By KEVIN NORQUAY
ATHENS - She was the youngest rider, he was the oldest horse and together Heelan Tompkins and Glengarrick were the outstanding New Zealand combination in the Olympic Games eventing competition.
Olympic rookie Tompkins, 26, and her trusty 18-year-old gelding ended the individual competition in eighth place, proving their critics wrong by their deeds.
Tompkins has bristled at those who said her treasured "Nugget" was too old and unsound to be an international eventer. Athens was a chance for the pair to prove the doomsayers wrong.
And they did.
Thirteenth after the dressage, they climbed to 10th after the cross-country, capping it off by dropping just two rails in two rounds of pressured showjumping.

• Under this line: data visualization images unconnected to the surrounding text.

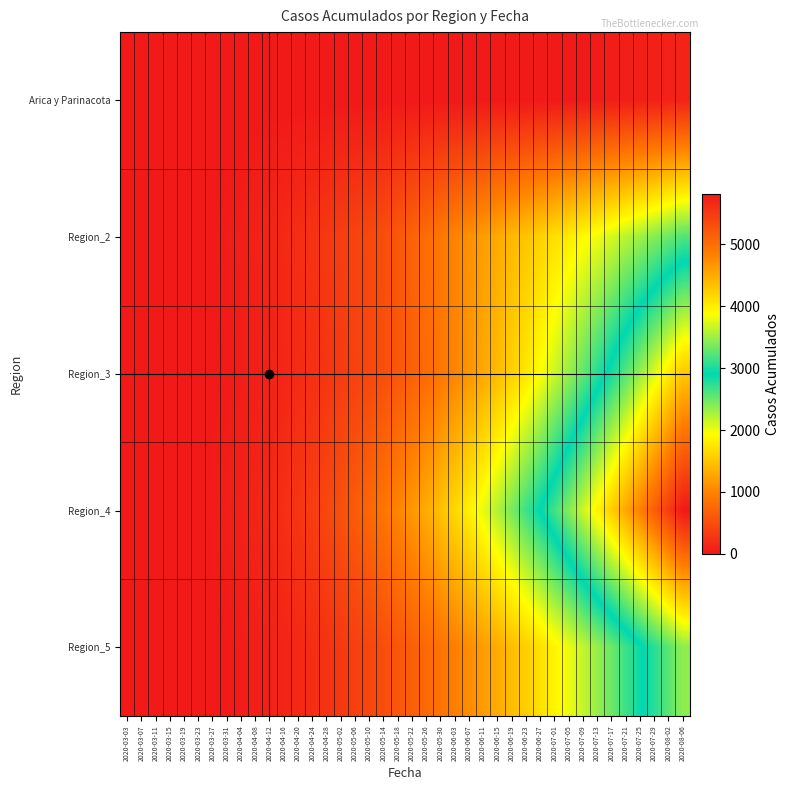

Reading right to left, what are all the values shown in this chart?

Arica y Parinacota: 2020-08-06=107	2020-08-02=87	2020-07-29=75	2020-07-25=63	2020-07-21=53	2020-07-17=41	2020-07-13=28	2020-07-09=12	2020-07-05=12	2020-07-01=7	2020-06-27=6	2020-06-23=6	2020-06-19=6	2020-06-15=4	2020-06-11=3	2020-06-07=3	2020-06-03=3	2020-05-30=2	2020-05-26=2	2020-05-22=2	2020-05-18=2	2020-05-14=1	2020-05-10=1	2020-05-06=1	2020-05-02=0	2020-04-28=0	2020-04-24=0	2020-04-20=0	2020-04-16=0	2020-04-12=0	2020-04-08=0	2020-04-04=0	2020-03-31=0	2020-03-27=0	2020-03-23=0	2020-03-19=0	2020-03-15=0	2020-03-11=0	2020-03-07=0	2020-03-03=0
Region_2: 2020-08-06=2600	2020-08-02=2500	2020-07-29=2400	2020-07-25=2300	2020-07-21=2200	2020-07-17=2100	2020-07-13=2000	2020-07-09=1900	2020-07-05=1800	2020-07-01=1700	2020-06-27=1600	2020-06-23=1500	2020-06-19=1400	2020-06-15=1300	2020-06-11=1200	2020-06-07=1100	2020-06-03=1000	2020-05-30=900	2020-05-26=800	2020-05-22=700	2020-05-18=600	2020-05-14=500	2020-05-10=450	2020-05-06=400	2020-05-02=350	2020-04-28=300	2020-04-24=250	2020-04-20=200	2020-04-16=160	2020-04-12=120	2020-04-08=80	2020-04-04=50	2020-03-31=35	2020-03-27=20	2020-03-23=10	2020-03-19=5	2020-03-15=0	2020-03-11=0	2020-03-07=0	2020-03-03=0
Region_3: 2020-08-06=4290	2020-08-02=4010	2020-07-29=3740	2020-07-25=3480	2020-07-21=3230	2020-07-17=2990	2020-07-13=2760	2020-07-09=2540	2020-07-05=2330	2020-07-01=2130	2020-06-27=1940	2020-06-23=1760	2020-06-19=1590	2020-06-15=1430	2020-06-11=1280	2020-06-07=1140	2020-06-03=1010	2020-05-30=890	2020-05-26=780	2020-05-22=680	2020-05-18=590	2020-05-14=510	2020-05-10=440	2020-05-06=380	2020-05-02=325	2020-04-28=270	2020-04-24=220	2020-04-20=175	2020-04-16=130	2020-04-12=90	2020-04-08=60	2020-04-04=40	2020-03-31=25	2020-03-27=15	2020-03-23=8	2020-03-19=3	2020-03-15=1	2020-03-11=0	2020-03-07=0	2020-03-03=0
Region_4: 2020-08-06=5810	2020-08-02=5475	2020-07-29=5150	2020-07-25=4835	2020-07-21=4530	2020-07-17=4235	2020-07-13=3950	2020-07-09=3675	2020-07-05=3410	2020-07-01=3155	2020-06-27=2910	2020-06-23=2675	2020-06-19=2450	2020-06-15=2235	2020-06-11=2030	2020-06-07=1835	2020-06-03=1650	2020-05-30=1475	2020-05-26=1310	2020-05-22=1155	2020-05-18=1010	2020-05-14=875	2020-05-10=750	2020-05-06=635	2020-05-02=530	2020-04-28=435	2020-04-24=350	2020-04-20=275	2020-04-16=210	2020-04-12=155	2020-04-08=110	2020-04-04=75	2020-03-31=48	2020-03-27=28	2020-03-23=14	2020-03-19=6	2020-03-15=2	2020-03-11=1	2020-03-07=0	2020-03-03=0
Region_5: 2020-08-06=3444	2020-08-02=3244	2020-07-29=3050	2020-07-25=2862	2020-07-21=2680	2020-07-17=2504	2020-07-13=2334	2020-07-09=2170	2020-07-05=2012	2020-07-01=1860	2020-06-27=1714	2020-06-23=1574	2020-06-19=1440	2020-06-15=1312	2020-06-11=1190	2020-06-07=1074	2020-06-03=964	2020-05-30=860	2020-05-26=762	2020-05-22=670	2020-05-18=584	2020-05-14=504	2020-05-10=430	2020-05-06=362	2020-05-02=300	2020-04-28=244	2020-04-24=194	2020-04-20=150	2020-04-16=112	2020-04-12=80	2020-04-08=55	2020-04-04=36	2020-03-31=22	2020-03-27=12	2020-03-23=5	2020-03-19=2	2020-03-15=0	2020-03-11=0	2020-03-07=0	2020-03-03=0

Of the other New Zealanders, Matthew Grayling finished 15th on Revo with 63.20 points, while two-time world champion Blyth Tait climbed from 54th after the dressage to 18th, ending up on 73.00 points.
Daniel Jocelyn and Andrew Nicholson were not among the top 25 riders to contest the individual showjumping round.
Though Tompkins came up just short of a bronze, she was all smiles at the end.
She had tested her childhood heroes, she told NZPA. Next time she would beat them.
While eventers do not talk in ifs and buts, if she had not clipped two rails in the showjumping she would have won silver. But she did, so she didn't.
"Obviously I wanted to go clear, because I feel I am capable of it ... the pole he took, he so nearly didn't," she said.
"I was like 'oh, stay up!' I've just got to be happy with my result ... I just like winning, but in lots of ways I have sort of won in my own space.
"I have just got to accept that for now, go out there and do it better next time.
"I wasn't far off and I there are so many things that I know I could have done a bit better."
Tompkins said Athens would be the last competitive outing for Glengarrick.
Asked whether Glengarrick had proved a point in Athens, she said "oh yeah, oh yeah".
"In so many ways it's not about saying it, it's just about doing it; he's come here and he's done it," he said.
"I'm so proud of him, I'm so proud I was right, I stuck to my guns and so many people came down on me.
"It's not about being smug, it's just about saying -- if I say I have got a good horse, I've got a good horse."
While most of the team are leaving Athens, Tompkins intended to stay around and sample the Games atmosphere.
Athens was also the swansong for Ready Teddy, the horse Tait rode in Athens and won a gold medal on at Atlanta in 1996.
Tait said Ready Teddy, the only eventing horse in Olympic history to have competed in three consecutive Games, would live out his days on a south Auckland farm.
Tait, 43, was less forthright about his own future, but did acknowledge he was winding down his eventing career.
He told NZPA he might have brought his other Games-qualified horse, Eze, to Athens had he known what the cross-country and showjumping courses were like.
Eze is less nervy than Ready Teddy, who destroyed Tait's hopes of a second Olympic gold when he became unsettled in the dressage.
"When you go to the Olympics you expect to get a championship track and Ready Teddy is the best cross-country horse I've had, so that's why I chose to bring him, but it wasn't a cross-country competition unfortunately," Tait said.
"I've given it my best shot. We had such a small cross-country course that the competition has become very, very focused on the dressage. I couldn't predict that."